Business Needs
The question most organizations land up asking is, “Do we
need an ERP?” What will be more relevant to ask is - “Where we are, where we
want to be and, in order to get there, what is the best enabler?” There is
hardly much choice. While each organization has the freedom to decide on
coordinates of its existence in the domain of space and time, the ground reality
is that all organizations have to confront the fact that the old ways of doing
business simply don't work any more in today's highly competitive and changing
environment.
All of a sudden, the world is a different place. The “here
and now” crisis of competitiveness that corporations face today is not the
result of a temporary economic down turn or of a low point in the business
cycle. In today's environment, nothing is constant or predictable. We can no
longer count on a predictable market growth, customer demand, product life
cycles, rate of technological change, the nature of competition and even
business cycles.
More to the point three forces, separately and in
combination, are driving today's companies deeper and deeper into a territory
that most of their executives and managers find frighteningly unfamiliar. We
call these forces the three Cs: Customers, Competition and Change. Their names
are hardly new but the characteristics of the three Cs are remarkably different
from what they were in the past.
If costs were high, they could be passed on to the customers.
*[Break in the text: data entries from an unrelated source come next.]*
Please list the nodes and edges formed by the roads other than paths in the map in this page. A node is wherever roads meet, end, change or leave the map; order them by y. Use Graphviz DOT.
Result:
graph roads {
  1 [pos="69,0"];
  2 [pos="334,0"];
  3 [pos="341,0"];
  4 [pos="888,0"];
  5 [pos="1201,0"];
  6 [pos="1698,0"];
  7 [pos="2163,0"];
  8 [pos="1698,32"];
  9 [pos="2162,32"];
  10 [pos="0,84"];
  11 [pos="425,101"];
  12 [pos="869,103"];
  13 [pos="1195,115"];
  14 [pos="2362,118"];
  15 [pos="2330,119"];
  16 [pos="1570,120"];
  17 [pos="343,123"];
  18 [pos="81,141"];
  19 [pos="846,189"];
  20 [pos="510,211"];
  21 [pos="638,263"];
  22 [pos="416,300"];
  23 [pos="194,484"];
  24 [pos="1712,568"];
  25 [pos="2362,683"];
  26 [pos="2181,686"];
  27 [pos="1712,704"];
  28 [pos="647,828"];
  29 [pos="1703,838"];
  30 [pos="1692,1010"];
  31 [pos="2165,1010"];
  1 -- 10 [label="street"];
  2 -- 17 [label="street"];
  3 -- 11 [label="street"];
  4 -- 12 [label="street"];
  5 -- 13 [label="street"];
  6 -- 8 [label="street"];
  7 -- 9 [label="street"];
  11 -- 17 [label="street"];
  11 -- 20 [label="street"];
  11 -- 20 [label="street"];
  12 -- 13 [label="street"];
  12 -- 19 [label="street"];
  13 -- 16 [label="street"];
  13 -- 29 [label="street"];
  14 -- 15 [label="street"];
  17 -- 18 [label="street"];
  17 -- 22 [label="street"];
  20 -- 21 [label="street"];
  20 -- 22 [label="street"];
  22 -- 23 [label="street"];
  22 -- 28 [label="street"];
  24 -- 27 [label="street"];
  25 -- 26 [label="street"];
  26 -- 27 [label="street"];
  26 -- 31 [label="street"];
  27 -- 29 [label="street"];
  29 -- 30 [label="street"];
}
If new products were slow in coming, customers would wait. If customers were
dissatisfied, they had to put up with it. The key managerial job was to manage
growth and the rest did not matter; not anymore, which is the issue today.
These forces can be explained as:
Customer:
Since the early 1980s, in all the developed countries, the dominant force
in the seller-customer relationship has shifted. Sellers no longer have the
upper hand; customers do. Customers now tell suppliers what they want, when they
want it, how they want it and what they will pay. This new situation is
unsettling to companies that have known life only in the mass market.
Competition: The second C is competition. It used to be so simple– the company
that could get to the market with an acceptable product or service, at the best
price would get a sale. Now, not only does more competition exist, it's of many
different kinds.
Niche competitors have changed the face of practically every
market. Similar goods sell in different markets on entirely disparate
competitive basis: in one market on the basis of price, in another on selection,
somewhere else on quality and elsewhere on service before, during or after the
sale. With trade barriers falling, no company's national turf is protected from
overseas competition. Good performers drive out the inferior, because lower the
price, higher the quality, the best service available from any one of them soon
becomes the standard for all competitors. Adequate is no longer good enough. If
a company can't stand shoulder to shoulder with the world's best in a
competitive category, it soon has no place to stand at all.
Change: Change is the third C. We already know that
customers and competition have changed but so has the nature of change itself.
Foremost, change has become both pervasive and persistent. It is treated as
normal.
Not long ago, for example, life insurance companies offered
only two products: term and whole life. Today, they supply a constantly changing
smorgasbord of products and the competitive pressure on insurance companies to
create new products is constantly increasing.
Moreover, the pace of change has accelerated. With
globalization of the economy, companies face a greater number of competitors,
each one of which may introduce product and service innovations to the market.
The rapidity of technological change also promotes innovation. Product life
cycles have gone from years to months. Ford produced the Model T for an entire
human generation. The life cycle of a computer product introduced today might
stretch to two years, but probably won't.
The point is that, not only have product and service life
cycles diminished but so has the time available to develop new products and
introduce them. Today, companies must move fast or they won't be moving at all.